KindXiaoming / pykan

Kolmogorov Arnold Networks
MIT License
15.07k stars 1.39k forks source link

Hands on in in-house dataset - Bad performance on M1 Max #94

Open gonzalalGFM opened 6 months ago

gonzalalGFM commented 6 months ago

Testing on a in-house dataset which we have in our research group as a benchmark. It has lots of inputs to one output but to keep it simple now we have 5 inputs and 1 output and like 100K observations.

Model conversion from pandas Dataframe

my_ds= {"train_input":torch.from_numpy(np.array(train_data_x)[:, :5]), "test_input":torch.from_numpy(np.array(test_data_x)[:, :5]), "train_label":torch.from_numpy(np.array(train_data_y)), "test_label":torch.from_numpy(np.array(test_data_y))}

Model creation

kan_model = KAN(width=[1,1,1], grid=2, k=3, seed=0)

Model fit

kan_model.train(my_ds, opt="LBFGS", steps=2, lamb=0.01, lamb_entropy=10.)

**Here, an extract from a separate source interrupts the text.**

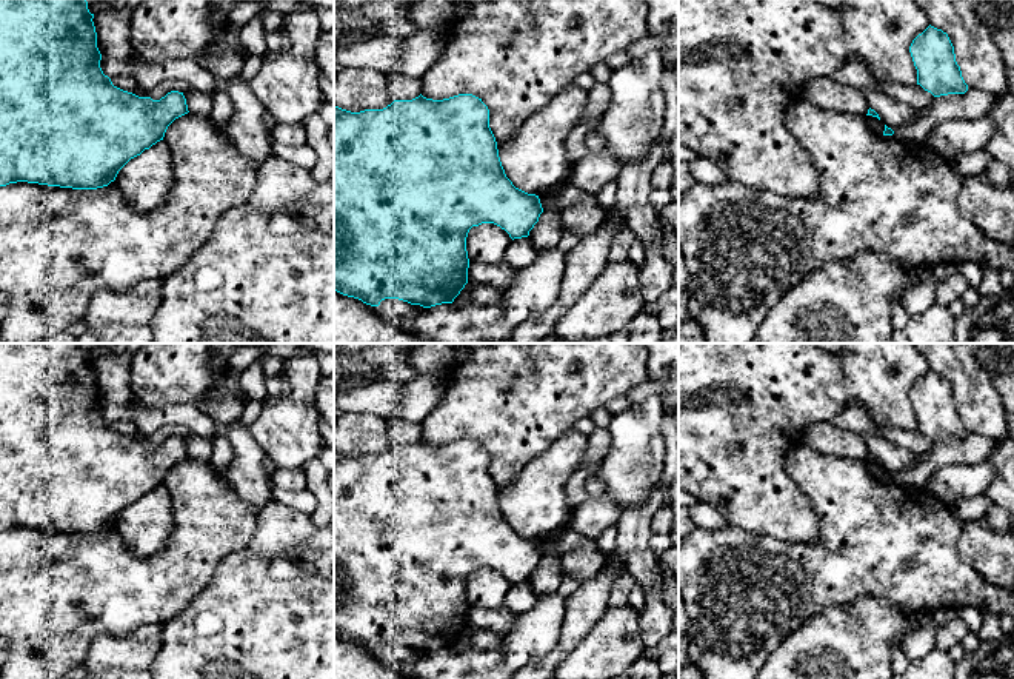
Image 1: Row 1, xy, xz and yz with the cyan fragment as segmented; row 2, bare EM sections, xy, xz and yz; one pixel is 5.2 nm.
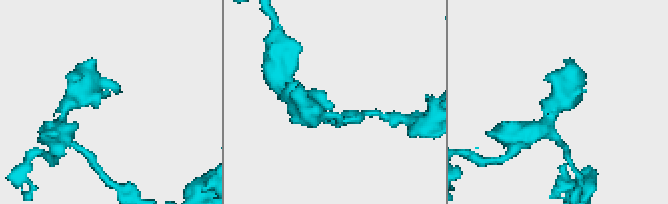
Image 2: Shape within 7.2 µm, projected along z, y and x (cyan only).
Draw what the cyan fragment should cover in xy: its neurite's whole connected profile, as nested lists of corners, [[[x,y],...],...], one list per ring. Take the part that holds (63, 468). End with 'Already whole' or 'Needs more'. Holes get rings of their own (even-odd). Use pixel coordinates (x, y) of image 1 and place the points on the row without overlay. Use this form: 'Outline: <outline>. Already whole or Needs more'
Outline: [[[0,343],[0,531],[28,527],[72,534],[97,534],[115,525],[118,516],[134,502],[163,485],[168,471],[188,459],[183,437],[171,436],[160,445],[138,442],[112,430],[100,413],[102,399],[97,393],[94,359],[85,343]]]. Already whole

Perhaps am I missing something, some parameter I don't know.

Pd: also tested for 10k observations and got the same behaviour.

Idk if it is important due to optimization and that stuff but I'm using an Apple M1 Max w/ 64GB. The versions used are: torch- > 2.3.0 numpy -> 1.24.4

So I left the training on a Jupyter notebook for more than an hour and it haven't pass from the 0%, tbh I think is something related to the chip architecture. But also could be to the data... I do not know if 10k obervations are a lot for this stage of the code.

KindXiaoming commented 6 months ago

Hi, if your input has 5D, then

kan_model = KAN(width=[1,1,1], grid=2, k=3, seed=0)
kan_model.train(...)

should incur an error immediately, because your KAN takes only one inputs. valid widths are e.g., width=[5,1], width=[5,3,1] etc.

gonzalalGFM commented 6 months ago

Mmm, indeed there was no error but that was the problem. Everything is rolling ;) Are there any guide for searching the very best hyper parameters configuration? Are some hyperparameters more influenceable for the final performance? Trying to change grid as it is done in some examples, then also the width. Everything w/ optuna

KindXiaoming commented 6 months ago

Hi I have some general advice on hyperparameter tuning here.

brayevalerien commented 6 months ago

Providing data with a dimension that differs from the width of the first KAN layers should maybe raise an Error?